The copy must match the data below line for line and contain no images.

- Source data:
══════
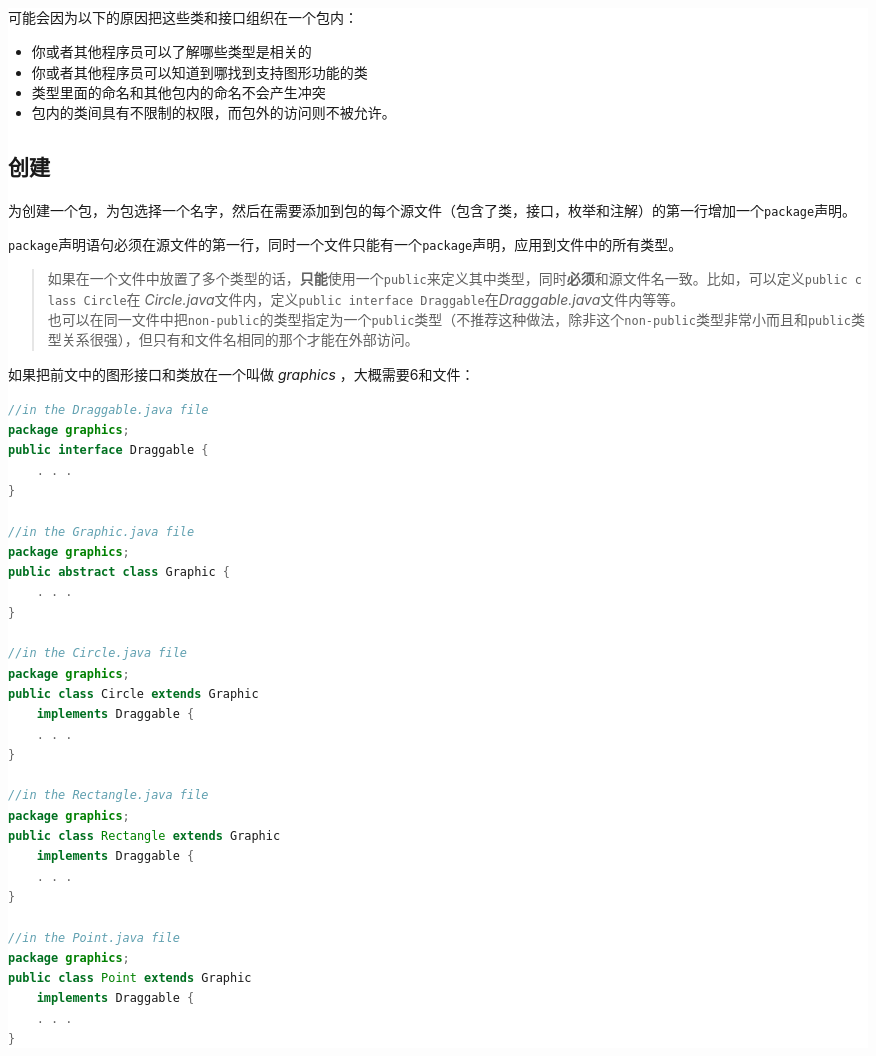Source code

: 可能会因为以下的原因把这些类和接口组织在一个包内：

* 你或者其他程序员可以了解哪些类型是相关的
* 你或者其他程序员可以知道到哪找到支持图形功能的类
* 类型里面的命名和其他包内的命名不会产生冲突
* 包内的类间具有不限制的权限，而包外的访问则不被允许。

## 创建
为创建一个包，为包选择一个名字，然后在需要添加到包的每个源文件（包含了类，接口，枚举和注解）的第一行增加一个`package`声明。  

`package`声明语句必须在源文件的第一行，同时一个文件只能有一个`package`声明，应用到文件中的所有类型。  

>如果在一个文件中放置了多个类型的话，**只能**使用一个`public`来定义其中类型，同时**必须**和源文件名一致。比如，可以定义`public class Circle`在 *Circle.java*文件内，定义`public interface Draggable`在*Draggable.java*文件内等等。  
>也可以在同一文件中把`non-public`的类型指定为一个`public`类型（不推荐这种做法，除非这个`non-public`类型非常小而且和`public`类型关系很强），但只有和文件名相同的那个才能在外部访问。  

如果把前文中的图形接口和类放在一个叫做 *graphics* ，大概需要6和文件：   

```java
//in the Draggable.java file
package graphics;
public interface Draggable {
    . . .
}

//in the Graphic.java file
package graphics;
public abstract class Graphic {
    . . .
}

//in the Circle.java file
package graphics;
public class Circle extends Graphic
    implements Draggable {
    . . .
}

//in the Rectangle.java file
package graphics;
public class Rectangle extends Graphic
    implements Draggable {
    . . .
}

//in the Point.java file
package graphics;
public class Point extends Graphic
    implements Draggable {
    . . .
}
```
══════
- Worked solution:
Source code

: 可能会因为以下的原因把这些类和接口组织在一个包内：

* 你或者其他程序员可以了解哪些类型是相关的
* 你或者其他程序员可以知道到哪找到支持图形功能的类
* 类型里面的命名和其他包内的命名不会产生冲突
* 包内的类间具有不限制的权限，而包外的访问则不被允许。

## 创建
为创建一个包，为包选择一个名字，然后在需要添加到包的每个源文件（包含了类，接口，枚举和注解）的第一行增加一个`package`声明。  

`package`声明语句必须在源文件的第一行，同时一个文件只能有一个`package`声明，应用到文件中的所有类型。  

>如果在一个文件中放置了多个类型的话，**只能**使用一个`public`来定义其中类型，同时**必须**和源文件名一致。比如，可以定义`public class Circle`在 *Circle.java*文件内，定义`public interface Draggable`在*Draggable.java*文件内等等。  
>也可以在同一文件中把`non-public`的类型指定为一个`public`类型（不推荐这种做法，除非这个`non-public`类型非常小而且和`public`类型关系很强），但只有和文件名相同的那个才能在外部访问。  

如果把前文中的图形接口和类放在一个叫做 *graphics* ，大概需要6和文件：   

```java
//in the Draggable.java file
package graphics;
public interface Draggable {
    . . .
}

//in the Graphic.java file
package graphics;
public abstract class Graphic {
    . . .
}

//in the Circle.java file
package graphics;
public class Circle extends Graphic
    implements Draggable {
    . . .
}

//in the Rectangle.java file
package graphics;
public class Rectangle extends Graphic
    implements Draggable {
    . . .
}

//in the Point.java file
package graphics;
public class Point extends Graphic
    implements Draggable {
    . . .
}
```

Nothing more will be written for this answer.